Disclaimer: I work on a search engine (findx). I try not to put competitors in a bad light.
Question: Should a web crawler always reveal its true name?
Background: While crawling the web I've found some situations where using a fake user-agent might help. First example is a web site that checks the user-agent in the http-request and returns a "your browser is not supported" - even for robots.txt. Another example is a site that had an explicit whitelist in robots.txt. Strangely, 'curl' was whitelisted but 'wget' was not. I hesitate in using a fake user-agent, e.g. googlebot because it isn't clear what the clueless webmasters' intentions are. It appears that some websites are misconfigured or so google-optimized that other/new search engines may have to resort to faking user-agent.

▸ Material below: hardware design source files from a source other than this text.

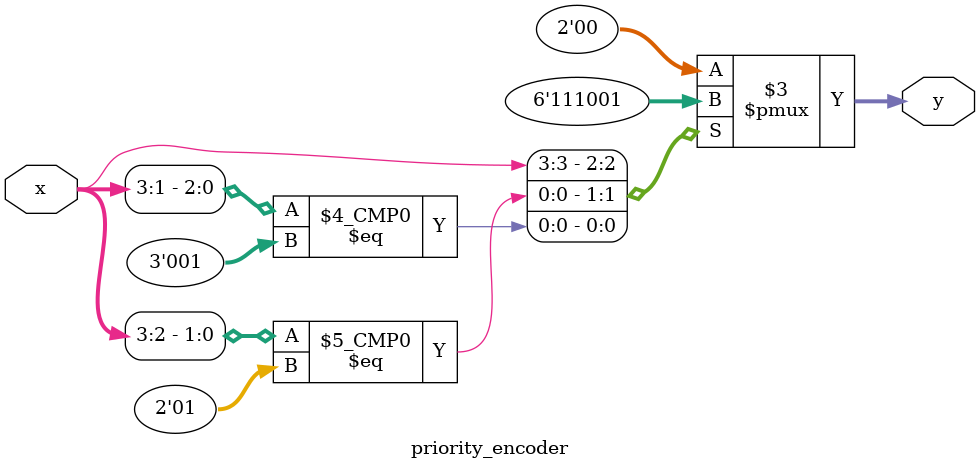
<source format=v>
module priority_encoder (
    input [3:0] x,  // 4-bit input
    output reg [1:0] y  // 2-bit output
);
    always @(*) begin

        //Switch Cases
        casex (x)
            4'b1xxx: y = 2'b11;  // Highest priority: x3 = 1
            4'b01xx: y = 2'b10;  // Second priority: x2 = 1
            4'b001x: y = 2'b01;  // Third priority: x1 = 1
            default: y = 2'b00; 
        endcase

        /*
        //If-else
        if (x[3] == 1'b1) y = 2'b11;
        else if (x[2] == 1'b1) y = 2'b10;
        else if (x[1] == 1'b1) y = 2'b01;
        else  y = 2'b00;
        */
        
    end
endmodule

</source>
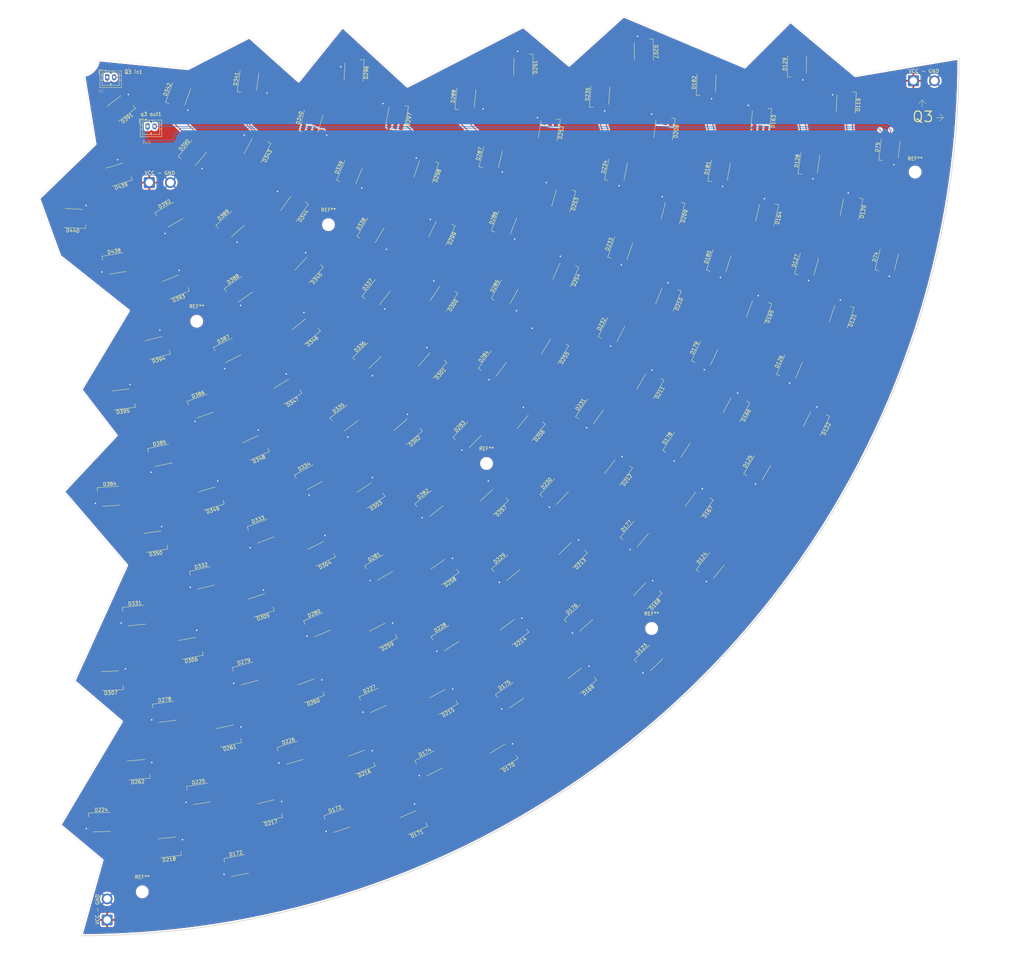
<source format=kicad_pcb>
(kicad_pcb
	(version 20240108)
	(generator "pcbnew")
	(generator_version "8.0")
	(general
		(thickness 1.6)
		(legacy_teardrops no)
	)
	(paper "User" 600 600)
	(layers
		(0 "F.Cu" signal)
		(31 "B.Cu" signal)
		(32 "B.Adhes" user "B.Adhesive")
		(33 "F.Adhes" user "F.Adhesive")
		(34 "B.Paste" user)
		(35 "F.Paste" user)
		(36 "B.SilkS" user "B.Silkscreen")
		(37 "F.SilkS" user "F.Silkscreen")
		(38 "B.Mask" user)
		(39 "F.Mask" user)
		(40 "Dwgs.User" user "User.Drawings")
		(41 "Cmts.User" user "User.Comments")
		(42 "Eco1.User" user "User.Eco1")
		(43 "Eco2.User" user "User.Eco2")
		(44 "Edge.Cuts" user)
		(45 "Margin" user)
		(46 "B.CrtYd" user "B.Courtyard")
		(47 "F.CrtYd" user "F.Courtyard")
		(48 "B.Fab" user)
		(49 "F.Fab" user)
		(50 "User.1" user)
		(51 "User.2" user)
		(52 "User.3" user)
		(53 "User.4" user)
		(54 "User.5" user)
		(55 "User.6" user)
		(56 "User.7" user)
		(57 "User.8" user)
		(58 "User.9" user)
	)
	(setup
		(stackup
			(layer "F.SilkS"
				(type "Top Silk Screen")
			)
			(layer "F.Paste"
				(type "Top Solder Paste")
			)
			(layer "F.Mask"
				(type "Top Solder Mask")
				(thickness 0.01)
			)
			(layer "F.Cu"
				(type "copper")
				(thickness 0.035)
			)
			(layer "dielectric 1"
				(type "core")
				(thickness 1.51)
				(material "FR4")
				(epsilon_r 4.5)
				(loss_tangent 0.02)
			)
			(layer "B.Cu"
				(type "copper")
				(thickness 0.035)
			)
			(layer "B.Mask"
				(type "Bottom Solder Mask")
				(thickness 0.01)
			)
			(layer "B.Paste"
				(type "Bottom Solder Paste")
			)
			(layer "B.SilkS"
				(type "Bottom Silk Screen")
			)
			(copper_finish "None")
			(dielectric_constraints no)
		)
		(pad_to_mask_clearance 0)
		(allow_soldermask_bridges_in_footprints no)
		(pcbplotparams
			(layerselection 0x00010fc_ffffffff)
			(plot_on_all_layers_selection 0x0000000_00000000)
			(disableapertmacros no)
			(usegerberextensions yes)
			(usegerberattributes no)
			(usegerberadvancedattributes no)
			(creategerberjobfile no)
			(dashed_line_dash_ratio 12.000000)
			(dashed_line_gap_ratio 3.000000)
			(svgprecision 4)
			(plotframeref no)
			(viasonmask no)
			(mode 1)
			(useauxorigin no)
			(hpglpennumber 1)
			(hpglpenspeed 20)
			(hpglpendiameter 15.000000)
			(pdf_front_fp_property_popups yes)
			(pdf_back_fp_property_popups yes)
			(dxfpolygonmode yes)
			(dxfimperialunits no)
			(dxfusepcbnewfont yes)
			(psnegative no)
			(psa4output no)
			(plotreference yes)
			(plotvalue no)
			(plotfptext yes)
			(plotinvisibletext no)
			(sketchpadsonfab no)
			(subtractmaskfromsilk yes)
			(outputformat 1)
			(mirror no)
			(drillshape 0)
			(scaleselection 1)
			(outputdirectory "plots/q3")
		)
	)
	(net 0 "")
	(net 1 "VCC")
	(net 2 "GND")
	(net 3 "Net-(D74-CO)")
	(net 4 "Net-(D74-DO)")
	(net 5 "Net-(D119-DO)")
	(net 6 "Net-(D119-CO)")
	(net 7 "Net-(D120-DO)")
	(net 8 "Net-(D120-CO)")
	(net 9 "Net-(D121-CO)")
	(net 10 "Net-(D121-DO)")
	(net 11 "Net-(D122-DO)")
	(net 12 "Net-(D122-CO)")
	(net 13 "Net-(D123-CO)")
	(net 14 "Net-(D123-DO)")
	(net 15 "Net-(D124-DO)")
	(net 16 "Net-(D124-CO)")
	(net 17 "Net-(D125-DO)")
	(net 18 "Net-(D125-CO)")
	(net 19 "Net-(D126-DO)")
	(net 20 "Net-(D126-CO)")
	(net 21 "Net-(D127-CO)")
	(net 22 "Net-(D127-DO)")
	(net 23 "Net-(D128-CO)")
	(net 24 "Net-(D128-DO)")
	(net 25 "Net-(D75-CO)")
	(net 26 "Net-(D75-DO)")
	(net 27 "Net-(D163-DO)")
	(net 28 "Net-(D163-CO)")
	(net 29 "Net-(D164-CO)")
	(net 30 "Net-(D164-DO)")
	(net 31 "Net-(D165-DO)")
	(net 32 "Net-(D165-CO)")
	(net 33 "Net-(D166-CO)")
	(net 34 "Net-(D166-DO)")
	(net 35 "Net-(D167-CO)")
	(net 36 "Net-(D167-DO)")
	(net 37 "Net-(D168-DO)")
	(net 38 "Net-(D168-CO)")
	(net 39 "Net-(D169-CO)")
	(net 40 "Net-(D169-DO)")
	(net 41 "Net-(D170-CO)")
	(net 42 "Net-(D170-DO)")
	(net 43 "Net-(D172-DO)")
	(net 44 "Net-(D172-CO)")
	(net 45 "Net-(D173-CO)")
	(net 46 "Net-(D173-DO)")
	(net 47 "Net-(D174-DO)")
	(net 48 "Net-(D174-CO)")
	(net 49 "Net-(D175-DO)")
	(net 50 "Net-(D175-CO)")
	(net 51 "Net-(D176-DO)")
	(net 52 "Net-(D176-CO)")
	(net 53 "Net-(D177-DO)")
	(net 54 "Net-(D177-CO)")
	(net 55 "Net-(D178-DO)")
	(net 56 "Net-(D178-CO)")
	(net 57 "Net-(D179-DO)")
	(net 58 "Net-(D179-CO)")
	(net 59 "Net-(D180-CO)")
	(net 60 "Net-(D180-DO)")
	(net 61 "Net-(D181-DO)")
	(net 62 "Net-(D181-CO)")
	(net 63 "Net-(D119-CI)")
	(net 64 "Net-(D119-DI)")
	(net 65 "Net-(D207-CO)")
	(net 66 "Net-(D207-DO)")
	(net 67 "Net-(D208-CO)")
	(net 68 "Net-(D208-DO)")
	(net 69 "Net-(D209-DO)")
	(net 70 "Net-(D209-CO)")
	(net 71 "Net-(D210-CO)")
	(net 72 "Net-(D210-DO)")
	(net 73 "Net-(D211-CO)")
	(net 74 "Net-(D211-DO)")
	(net 75 "Net-(D212-DO)")
	(net 76 "Net-(D212-CO)")
	(net 77 "Net-(D213-DO)")
	(net 78 "Net-(D213-CO)")
	(net 79 "Net-(D214-DO)")
	(net 80 "Net-(D214-CO)")
	(net 81 "Net-(D215-CO)")
	(net 82 "Net-(D215-DO)")
	(net 83 "Net-(D216-DO)")
	(net 84 "Net-(D216-CO)")
	(net 85 "Net-(D217-CO)")
	(net 86 "Net-(D217-DO)")
	(net 87 "Net-(D123-CI)")
	(net 88 "Net-(D123-DI)")
	(net 89 "Net-(D224-CO)")
	(net 90 "Net-(D224-DO)")
	(net 91 "Net-(D225-DO)")
	(net 92 "Net-(D225-CO)")
	(net 93 "Net-(D226-CO)")
	(net 94 "Net-(D226-DO)")
	(net 95 "Net-(D227-DO)")
	(net 96 "Net-(D227-CO)")
	(net 97 "Net-(D228-CO)")
	(net 98 "Net-(D228-DO)")
	(net 99 "Net-(D229-DO)")
	(net 100 "Net-(D229-CO)")
	(net 101 "Net-(D230-DO)")
	(net 102 "Net-(D230-CO)")
	(net 103 "Net-(D231-CO)")
	(net 104 "Net-(D231-DO)")
	(net 105 "Net-(D232-DO)")
	(net 106 "Net-(D232-CO)")
	(net 107 "Net-(D233-CO)")
	(net 108 "Net-(D233-DO)")
	(net 109 "Net-(D234-DO)")
	(net 110 "Net-(D234-CO)")
	(net 111 "Net-(D251-DO)")
	(net 112 "Net-(D251-CO)")
	(net 113 "Net-(D252-DO)")
	(net 114 "Net-(D252-CO)")
	(net 115 "Net-(D253-CO)")
	(net 116 "Net-(D253-DO)")
	(net 117 "Net-(D254-DO)")
	(net 118 "Net-(D254-CO)")
	(net 119 "Net-(D255-DO)")
	(net 120 "Net-(D255-CO)")
	(net 121 "Net-(D256-CO)")
	(net 122 "Net-(D256-DO)")
	(net 123 "Net-(D257-CO)")
	(net 124 "Net-(D384-DO)")
	(net 125 "Net-(D257-DO)")
	(net 126 "Net-(D384-CO)")
	(net 127 "Net-(D258-CO)")
	(net 128 "Net-(D258-DO)")
	(net 129 "Net-(D259-DO)")
	(net 130 "Net-(D259-CO)")
	(net 131 "Net-(D260-DO)")
	(net 132 "Net-(D260-CO)")
	(net 133 "Net-(D261-CO)")
	(net 134 "Net-(D261-DO)")
	(net 135 "Net-(D163-CI)")
	(net 136 "Net-(D163-DI)")
	(net 137 "Net-(D278-CO)")
	(net 138 "Net-(D278-DO)")
	(net 139 "Net-(D279-DO)")
	(net 140 "Net-(D279-CO)")
	(net 141 "Net-(D280-CO)")
	(net 142 "Net-(D280-DO)")
	(net 143 "Net-(D281-DO)")
	(net 144 "Net-(D281-CO)")
	(net 145 "Net-(D282-DO)")
	(net 146 "Net-(D282-CO)")
	(net 147 "Net-(D283-CO)")
	(net 148 "Net-(D283-DO)")
	(net 149 "Net-(D284-CO)")
	(net 150 "Net-(D284-DO)")
	(net 151 "Net-(D285-CO)")
	(net 152 "Net-(D285-DO)")
	(net 153 "Net-(D286-CO)")
	(net 154 "Net-(D286-DO)")
	(net 155 "Net-(D287-CO)")
	(net 156 "Net-(D287-DO)")
	(net 157 "Net-(D172-CI)")
	(net 158 "Net-(D172-DI)")
	(net 159 "Net-(D296-DO)")
	(net 160 "Net-(D296-CO)")
	(net 161 "Net-(D297-CO)")
	(net 162 "Net-(D297-DO)")
	(net 163 "Net-(D298-CO)")
	(net 164 "Net-(D298-DO)")
	(net 165 "Net-(D299-DO)")
	(net 166 "Net-(D299-CO)")
	(net 167 "Net-(D300-DO)")
	(net 168 "Net-(D300-CO)")
	(net 169 "Net-(D301-DO)")
	(net 170 "Net-(D301-CO)")
	(net 171 "Net-(D302-CO)")
	(net 172 "Net-(D302-DO)")
	(net 173 "Net-(D303-DO)")
	(net 174 "Net-(D303-CO)")
	(net 175 "Net-(D304-DO)")
	(net 176 "Net-(D304-CO)")
	(net 177 "Net-(D305-CO)")
	(net 178 "Net-(D305-DO)")
	(net 179 "Net-(D306-CO)")
	(net 180 "Net-(D306-DO)")
	(net 181 "Net-(D331-DO)")
	(net 182 "Net-(D331-CO)")
	(net 183 "Net-(D332-CO)")
	(net 184 "Net-(D332-DO)")
	(net 185 "Net-(D333-CO)")
	(net 186 "Net-(D333-DO)")
	(net 187 "Net-(D334-DO)")
	(net 188 "Net-(D334-CO)")
	(net 189 "Net-(D335-DO)")
	(net 190 "Net-(D335-CO)")
	(net 191 "Net-(D336-DO)")
	(net 192 "Net-(D336-CO)")
	(net 193 "Net-(D337-CO)")
	(net 194 "Net-(D337-DO)")
	(net 195 "Net-(D338-CO)")
	(net 196 "Net-(D338-DO)")
	(net 197 "Net-(D339-CO)")
	(net 198 "Net-(D339-DO)")
	(net 199 "Net-(D340-DO)")
	(net 200 "Net-(D340-CO)")
	(net 201 "Net-(D342-DO)")
	(net 202 "Net-(D342-CO)")
	(net 203 "Net-(D343-DO)")
	(net 204 "Net-(D343-CO)")
	(net 205 "Net-(D344-CO)")
	(net 206 "Net-(D344-DO)")
	(net 207 "Net-(D345-CO)")
	(net 208 "Net-(D345-DO)")
	(net 209 "Net-(D346-DO)")
	(net 210 "Net-(D346-CO)")
	(net 211 "Net-(D347-CO)")
	(net 212 "Net-(D347-DO)")
	(net 213 "Net-(D348-DO)")
	(net 214 "Net-(D348-CO)")
	(net 215 "Net-(D349-DO)")
	(net 216 "Net-(D349-CO)")
	(net 217 "Net-(D207-DI)")
	(net 218 "Net-(D207-CI)")
	(net 219 "Net-(D385-DO)")
	(net 220 "Net-(D385-CO)")
	(net 221 "Net-(D386-DO)")
	(net 222 "Net-(D386-CO)")
	(net 223 "Net-(D387-CO)")
	(net 224 "Net-(D387-DO)")
	(net 225 "Net-(D388-DO)")
	(net 226 "Net-(D388-CO)")
	(net 227 "Net-(D389-DO)")
	(net 228 "Net-(D389-CO)")
	(net 229 "Net-(D224-CI)")
	(net 230 "Net-(D224-DI)")
	(net 231 "Net-(D391-DO)")
	(net 232 "Net-(D391-CO)")
	(net 233 "Net-(D392-DO)")
	(net 234 "Net-(D392-CO)")
	(net 235 "Net-(D393-CO)")
	(net 236 "Net-(D393-DO)")
	(net 237 "Net-(D394-CO)")
	(net 238 "Net-(D394-DO)")
	(net 239 "Net-(D251-DI)")
	(net 240 "Net-(D251-CI)")
	(net 241 "Net-(D439-CO)")
	(net 242 "Net-(D439-DO)")
	(net 243 "Net-(D278-DI)")
	(net 244 "Net-(D278-CI)")
	(net 245 "Net-(D296-CI)")
	(net 246 "Net-(D296-DI)")
	(net 247 "Net-(D391-CI)")
	(net 248 "Net-(D391-DI)")
	(net 249 "Net-(D331-DI)")
	(net 250 "Net-(D331-CI)")
	(net 251 "Net-(D342-CI)")
	(net 252 "Net-(D342-DI)")
	(net 253 "Net-(D384-DI)")
	(net 254 "Net-(D384-CI)")
	(net 255 "Net-(D392-DI)")
	(net 256 "Net-(D392-CI)")
	(net 257 "Net-(D438-CI)")
	(net 258 "Net-(D438-DI)")
	(footprint "LED_SMD:LED_RGB_5050-6" (layer "F.Cu") (at 403.177046 446.41464 -144.828))
	(footprint "LED_SMD:LED_RGB_5050-6" (layer "F.Cu") (at 416.833921 328.152883 76.452))
	(footprint "LED_SMD:LED_RGB_5050-6" (layer "F.Cu") (at 365.624693 317.997211 74.664))
	(footprint "LED_SMD:LED_RGB_5050-6" (layer "F.Cu") (at 341.640698 493.117974 -167.832))
	(footprint "LED_SMD:LED_RGB_5050-6" (layer "F.Cu") (at 457.941582 435.58284 49.356))
	(footprint "LED_SMD:LED_RGB_5050-6" (layer "F.Cu") (at 373.463419 517.238062 18.684))
	(footprint "LED_SMD:LED_RGB_5050-6" (layer "F.Cu") (at 437.840309 361.820701 -114.156))
	(footprint "LED_SMD:LED_RGB_5050-6" (layer "F.Cu") (at 375.409642 402.567713 36.324))
	(footprint "LED_SMD:LED_RGB_5050-6" (layer "F.Cu") (at 417.48352 387.098349 53.448))
	(footprint "LED_SMD:LED_RGB_5050-6" (layer "F.Cu") (at 475.720635 427.275324 -125.916))
	(footprint "LED_SMD:LED_RGB_5050-6" (layer "F.Cu") (at 315.953215 502.704822 -175.5))
	(footprint "LED_SMD:LED_RGB_5050-6" (layer "F.Cu") (at 433.280034 320.68048 -98.82))
	(footprint "LED_SMD:LED_RGB_5050-6" (layer "F.Cu") (at 321.317654 382.595748 -165.528))
	(footprint "LED_SMD:LED_RGB_5050-6" (layer "F.Cu") (at 334.530997 399.159518 19.2))
	(footprint "LED_SMD:LED_RGB_5050-6" (layer "F.Cu") (at 492.861675 416.745981 58.812))
	(footprint "LED_SMD:LED_RGB_5050-6" (layer "F.Cu") (at 506.755969 358.708765 74.148))
	(footprint "LED_SMD:LED_RGB_5050-6" (layer "F.Cu") (at 434.712523 383.603444 -121.824))
	(footprint "LED_SMD:LED_RGB_5050-6" (layer "F.Cu") (at 503.864854 301.836035 89.484))
	(footprint "LED_SMD:LED_RGB_5050-6" (layer "F.Cu") (at 493.648798 317.773375 -95.244))
	(footprint "LED_SMD:LED_RGB_5050-6" (layer "F.Cu") (at 349.297755 411.100095 -156.072))
	(footprint "LED_SMD:LED_RGB_5050-6" (layer "F.Cu") (at 347.686776 306.420386 82.332))
	(footprint "LED_SMD:LED_RGB_5050-6" (layer "F.Cu") (at 308.431769 424.837515 3.864))
	(footprint "LED_SMD:LED_RGB_5050-6" (layer "F.Cu") (at 358.478852 395.070888 -148.404))
	(footprint "LED_SMD:LED_RGB_5050-6" (layer "F.Cu") (at 351.702594 434.774225 20.988))
	(footprint "LED_SMD:LED_RGB_5050-6" (layer "F.Cu") (at 466.083701 320.486677 -97.032))
	(footprint "LED_SMD:LED_RGB_5050-6" (layer "F.Cu") (at 382.7711 349.091189 59.328))
	(footprint "MountingHole:MountingHole_3.2mm_M3_DIN965" (layer "F.Cu") (at 537.5 332.5))
	(footprint "LED_SMD:LED_RGB_5050-6" (layer "F.Cu") (at 399.556975 426.914966 38.112))
	(footprint "LED_SMD:LED_RGB_5050-6" (layer "F.Cu") (at 402.873094 483.377688 -150.708))
	(footprint "LED_SMD:LED_RGB_5050-6" (layer "F.Cu") (at 410.338242 407.374215 45.78))
	(footprint "LED_SMD:LED_RGB_5050-6" (layer "F.Cu") (at 297.882312 345.71942 177.348))
	(footprint "LED_SMD:LED_RGB_5050-6" (layer "F.Cu") (at 452.729668 418.059935 -127.704))
	(footprint "LED_SMD:LED_RGB_5050-6" (layer "F.Cu") (at 419.987024 499.061834 -148.92))
	(footprint "LED_SMD:LED_RGB_5050-6" (layer "F.Cu") (at 404.169041 465.212925 32.232))
	(footprint "LED_SMD:LED_RGB_5050-6" (layer "F.Cu") (at 324.321671 486.248372 7.44))
	(footprint "LED_SMD:LED_RGB_5050-6"
		(layer "F.Cu")
		(uuid "414a0316-2898-40f5-8138-69c61a56d1bd")
		(at 399.810235 387.623723 -131.28)
		(descr "http://cdn.sparkfun.com/datasheets/Components/LED/5060BRG4.pdf")
		(tags "RGB LED 5050-6")
		(property "Reference" "D301"
			(at 0 -3.5 48.72)
			(layer "F.SilkS")
			(uuid "c63fc5c3-6a83-4b4c-9e07-8a89dc8b30f9")
			(effects
				(font
					(size 1 1)
					(thickness 0.15)
				)
			)
		)
		(property "Value" "APA102"
			(at 0.000001 3.3 -131.28)
			(layer "F.Fab")
			(uuid "a6664edf-b9b0-4af6-bd0c-d4e77990d84c")
			(effects
				(font
					(size 1 1)
					(thickness 0.15)
				)
			)
		)
		(property "Footprint" "LED_SMD:LED_RGB_5050-6"
			(at 0 0 -131.28)
			(unlocked yes)
			(layer "F.Fab")
			(hide yes)
			(uuid "9069e565-9cb3-49be-ae29-9fbfee39cb02")
			(effects
				(font
					(size 1.27 1.27)
				)
			)
		)
		(property "Datasheet" "http://www.led-color.com/upload/201506/APA102%20LED.pdf"
			(at 0 0 -131.28)
			(unlocked yes)
			(layer "F.Fab")
			(hide yes)
			(uuid "d6f46ed0-28b5-4e8a-8220-3bbcb5af4247")
			(effects
				(font
					(size 1.27 1.27)
				)
			)
		)
		(property "Description" "RGB LED with integrated controller"
			(at 0 0 -131.28)
			(unlocked yes)
			(layer "F.Fab")
			(hide yes)
			(uuid "94d5ae5a-ba80-4564-af3d-89b2ceaf49c2")
			(effects
				(font
					(size 1.27 1.27)
				)
			)
		)
		(property ki_fp_filt
... [1873514 chars truncated]
</source>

I'm also puzzled by Qwant because they claim to have their own search index but my personal website (which is clearly indexed when I search in qwant) has never been crawled by a user-agent resembling anything that could lead to qwant. Apparently they don't reveal what their user-agent is: https://blog.qwant.com/qwant-fr/. And there has been some discussion about it: https://www.webmasterworld.com/search_engine_spiders/4743502.htm
This is different from search engines that don't have their own index (eg. DuckDuckGo uses results from Yahoo! and yandex. Startpage uses Google, etc.)

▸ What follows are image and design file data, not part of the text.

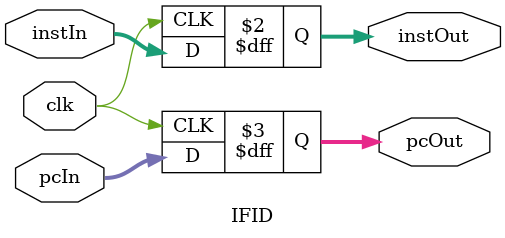
<source format=v>
module IFID (
    clk, instIn, pcIn, instOut, pcOut
);

input clk;
input [31:0] instIn;
input [7:0] pcIn;

output reg [31:0] instOut;
output reg [7:0] pcOut;

always @(negedge clk)
begin

    instOut = instIn;
    pcOut = pcIn;

end
    
endmodule
</source>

So what do you Soylentils say, is faking the user-agent in webcrawls necessary? Acceptable? A necessary evil?
(Score: 5, Insightful) by GungnirSniper on Tuesday July 05 2016, @01:01PM
So what does he do when using a blank User Agent gets endless loops, and non-standard UAs get banned or blocked?
Aren't you missing out on potential readers when redirecting traffic to a honeypot and reinforcing Google's absolute dominance in the search space?
Tips for better submissions to help our site grow. [soylentnews.org]
(Score: 0) by Anonymous Coward on Tuesday July 05 2016, @01:14PM
Ignore the misconfigured website. It is not important to your insignificant crawler.
The other way around, your insignificant spam crawler which fakes UA is not important to my insignificant website either.
(Score: 1, Interesting) by Anonymous Coward on Tuesday July 05 2016, @01:32PM
> So what does he do when using a blank User Agent gets endless loops, and non-standard UAs get banned or blocked?
Crawl the site multiple times with different UAs. Don't do it back-to-back, or at least not from the same IP address.
(Score: 2) by datapharmer on Thursday July 07 2016, @02:54PM
There is no penalty for not sharing, only for lying.